As a mark of the high esteem in which he is held by the citizens of Edinburgh, in testimony of his valuable services to the city, and in recognition of his brilliant and distinguished career as Principal of the University of Edinburgh during a period marked by exceptional difficulty on account of the war and also by unprecedented development and expansion of the University.
"It seems incredible to look back over a vista of 58 years to the time when I first came to Edinburgh, a shy and friendless student, to enter the University. There were giants in those days. At least to my boyish eyes they seemed so. Some of them I still believe were giants. There was Tait, there was Fleeming Jenkin, who was more than a merely inspiring teacher, and quickly became a personal friend, and through the medium of these two I entered into relations with a still greater giant than ever, the late Lord Kelvin.

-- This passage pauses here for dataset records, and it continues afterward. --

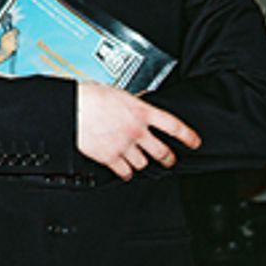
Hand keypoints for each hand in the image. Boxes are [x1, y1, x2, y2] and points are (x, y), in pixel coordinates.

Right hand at [76, 83, 200, 180]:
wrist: (71, 109)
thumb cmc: (89, 96)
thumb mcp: (117, 92)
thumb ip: (132, 102)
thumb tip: (139, 101)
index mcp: (141, 111)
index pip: (173, 126)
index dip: (188, 136)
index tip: (194, 142)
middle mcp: (136, 131)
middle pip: (162, 151)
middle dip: (168, 158)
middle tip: (170, 160)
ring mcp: (124, 146)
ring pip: (143, 163)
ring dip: (143, 163)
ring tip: (141, 162)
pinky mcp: (111, 158)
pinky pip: (125, 172)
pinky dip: (126, 173)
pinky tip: (125, 171)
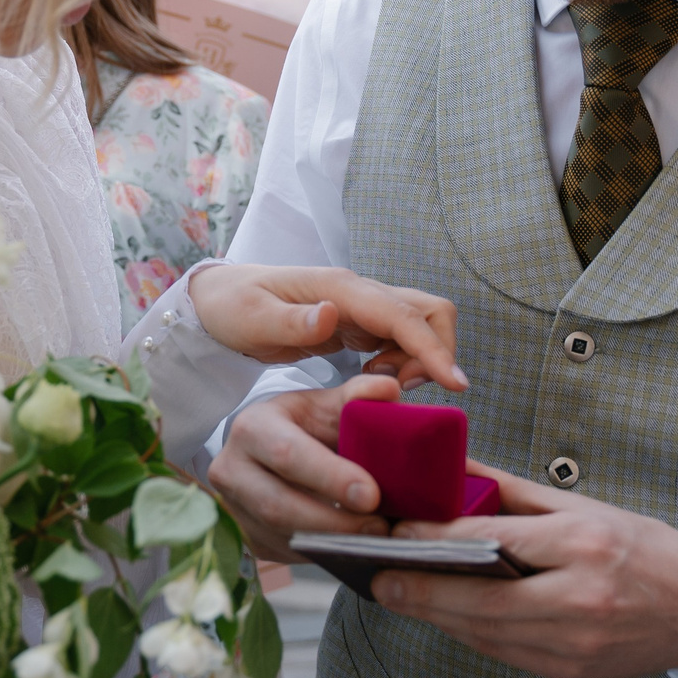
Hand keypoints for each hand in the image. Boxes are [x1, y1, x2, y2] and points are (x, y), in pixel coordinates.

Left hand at [187, 264, 466, 393]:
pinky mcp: (360, 324)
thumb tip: (331, 316)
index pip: (403, 316)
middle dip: (436, 352)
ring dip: (421, 359)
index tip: (457, 385)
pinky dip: (404, 362)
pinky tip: (374, 381)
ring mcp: (362, 307)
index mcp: (340, 289)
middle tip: (402, 389)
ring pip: (421, 325)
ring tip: (384, 387)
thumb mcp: (252, 320)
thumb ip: (292, 322)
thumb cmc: (233, 307)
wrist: (220, 300)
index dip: (433, 349)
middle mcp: (359, 292)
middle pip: (430, 311)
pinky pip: (402, 339)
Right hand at [205, 375, 404, 561]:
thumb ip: (358, 396)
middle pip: (279, 505)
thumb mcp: (326, 405)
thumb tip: (388, 389)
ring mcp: (234, 508)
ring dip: (332, 542)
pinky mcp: (248, 537)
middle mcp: (231, 469)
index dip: (329, 476)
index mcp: (252, 427)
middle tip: (380, 527)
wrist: (271, 449)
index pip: (287, 454)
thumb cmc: (305, 425)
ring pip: (282, 536)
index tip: (372, 495)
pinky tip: (354, 547)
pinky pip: (286, 554)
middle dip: (334, 522)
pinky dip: (324, 553)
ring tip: (374, 538)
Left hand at [372, 467, 677, 677]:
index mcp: (583, 545)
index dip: (436, 540)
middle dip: (421, 590)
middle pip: (480, 600)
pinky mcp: (571, 674)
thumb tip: (452, 472)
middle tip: (377, 579)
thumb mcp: (582, 507)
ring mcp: (576, 644)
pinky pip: (504, 653)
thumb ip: (513, 493)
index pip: (492, 541)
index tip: (395, 533)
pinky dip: (470, 633)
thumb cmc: (640, 547)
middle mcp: (581, 599)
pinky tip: (444, 615)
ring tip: (397, 594)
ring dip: (436, 616)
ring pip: (486, 633)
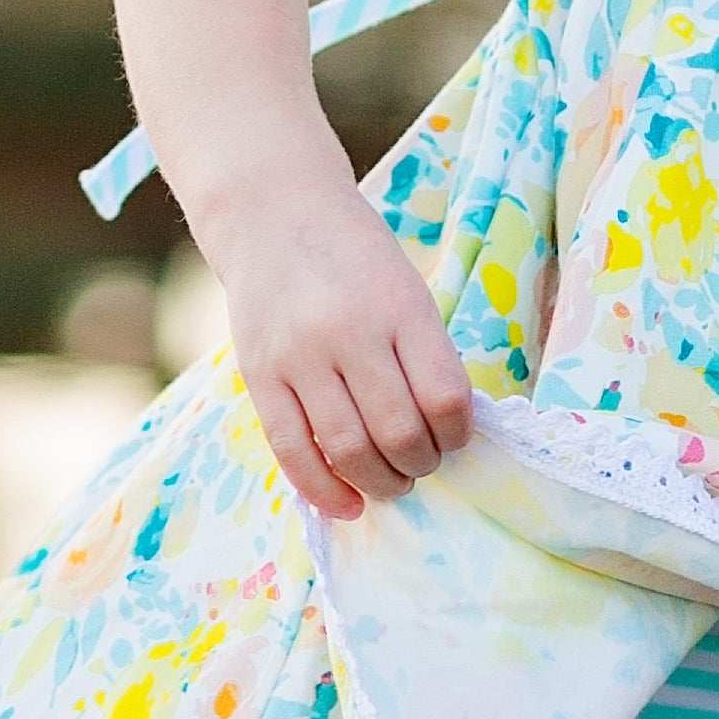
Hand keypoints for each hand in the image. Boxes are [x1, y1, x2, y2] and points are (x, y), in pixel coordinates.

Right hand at [215, 182, 474, 517]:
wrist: (273, 214)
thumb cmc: (355, 259)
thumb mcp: (407, 290)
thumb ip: (425, 355)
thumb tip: (446, 435)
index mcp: (400, 308)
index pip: (446, 398)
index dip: (459, 435)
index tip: (456, 437)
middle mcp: (348, 333)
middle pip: (399, 432)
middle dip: (421, 463)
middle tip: (423, 462)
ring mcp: (299, 357)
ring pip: (348, 450)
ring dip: (380, 482)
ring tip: (392, 481)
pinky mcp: (259, 376)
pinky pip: (291, 450)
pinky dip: (324, 490)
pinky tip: (347, 504)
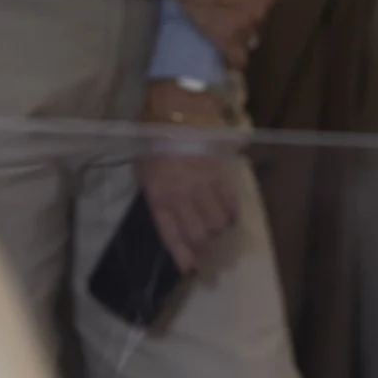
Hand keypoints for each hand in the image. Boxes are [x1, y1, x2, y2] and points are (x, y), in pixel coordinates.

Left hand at [137, 81, 240, 272]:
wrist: (177, 107)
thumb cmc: (154, 140)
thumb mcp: (145, 171)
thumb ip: (157, 195)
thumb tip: (172, 216)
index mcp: (159, 197)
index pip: (173, 236)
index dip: (184, 257)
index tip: (194, 270)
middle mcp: (183, 196)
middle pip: (200, 234)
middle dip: (204, 245)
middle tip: (206, 247)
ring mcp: (204, 184)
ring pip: (219, 222)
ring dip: (219, 229)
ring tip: (217, 227)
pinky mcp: (222, 172)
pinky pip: (232, 202)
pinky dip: (232, 212)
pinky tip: (230, 215)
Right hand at [145, 0, 280, 67]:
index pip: (265, 4)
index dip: (251, 2)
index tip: (238, 0)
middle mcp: (260, 11)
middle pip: (257, 21)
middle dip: (246, 18)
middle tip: (227, 12)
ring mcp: (244, 27)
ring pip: (248, 40)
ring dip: (240, 38)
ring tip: (224, 32)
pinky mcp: (225, 39)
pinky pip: (237, 59)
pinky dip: (235, 61)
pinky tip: (230, 62)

Towards the end of the Sixteenth century, in a seething time, a time of conflict and difficulty, when Scotland was still growing from the influence of Knox and Buchanan, the influence of the Reformation, the City Fathers of the period pursued consistently and strongly a policy of establishing an institution in which the higher education might be given in their own city, and at last, after much difficulty, they achieved their purpose, and in 1583 the College was opened. The College afterwards came to be recognised and developed into great fame throughout the world as the University of Edinburgh. It was a time of intellectual ferment and the town council of that day not only established the College but went on to cherish it and to foster it. They went on cherishing it and fostering it for a period of no less than 275 years.
But we are concerned to-day not with ancient, but with modern history. Reference has been made to the period of thirteen eventful years during which I have had such a happy association not only with my colleagues of the University, of the Senatus and the Court, but also I have been peculiarly happy in my relations with the City and with the Lord Provost's predecessors. That association has always been a source of pleasure, of inspiration and strength. From the citizens, all the unofficial citizens of Edinburgh, I have had an immense measure of moral and material support."
[In June of the previous year Sir Alfred delivered an address to the Institution of Civil Engineers, and what follows is from that prophetic oration.]
"The fact remains that all our efforts to apply the sources of power in Nature to the use and convenience of man, successful as they are in creating for him new capacities, new comforts, new habits, leave him at bottom much what he was before. I used, as a young teacher, to think that the splendid march of discovery and invention, with its penetration of the secrets of Nature, its consciousness of power, its absorbing mental interest, its unlimited possibilities of benefit, was in fact accomplishing some betterment of the character of man. I thought that the assiduous study of engineering could not fail to soften his primitive instincts; that it must develop a sense of law and order and righteousness. But the War came, and I realised the moral failure of applied mechanics. It was a shock to find that a nation's eminence in this department of intellectual effort did nothing to prevent a reversion to savagery, conscienceless, unbridled, made only more brutal by its vastly enhanced ability to hurt. I saw that the wealth of products and ideas with which the engineer had enriched mankind might be prostituted to ignoble use. It served to equip the nations with engines of destruction incomparably more potent and ruthless than any known before. We had put into the hand of civilisation a weapon far deadlier than the weapons of barbarism, and there was nothing to stay her hand. Civilisation, in fact, turned the weapon upon herself. The arts of the engineer had indeed been effectively learned, but they had not changed man's soul. In our diligent cultivation of these arts we engineers have perhaps forgotten that progress in them has far outstripped the ethical progress of the race. We have given the child a sharp-edged tool before he has the sense to handle it wisely. We have given him the power to do irreparable mischief when he hardly knows the difference between right and wrong. Does it not follow that the duty of leadership is to educate his judgment and his conscience? Collective moral sense, collective political responsibility, the divine maxim to do to others as we would that they should do unto us - these are lessons in respect of which all the nations, even the most progressive. have still much to learn.
There are people who talk glibly of the next great war. I wonder if they know how near, in the last Great War, the world came to destruction through misapplying the endowment which it owes to the engineer. Do they realise that with added experience and further malignant ingenuity, the weapons of a future war will be more than ever deadly, more than ever indiscriminate, and the peril to civilisation will be indefinitely increased?
Surely it is for the engineer as much as any man to pray for a spiritual awakening, to strive after such a growth of sanity as will prevent the gross misuse of his good gifts. For it is the engineer who, in the course of his labours to promote the comfort and convenience of man, has put into man's unchecked and careless hand a monstrous potentiality of ruin."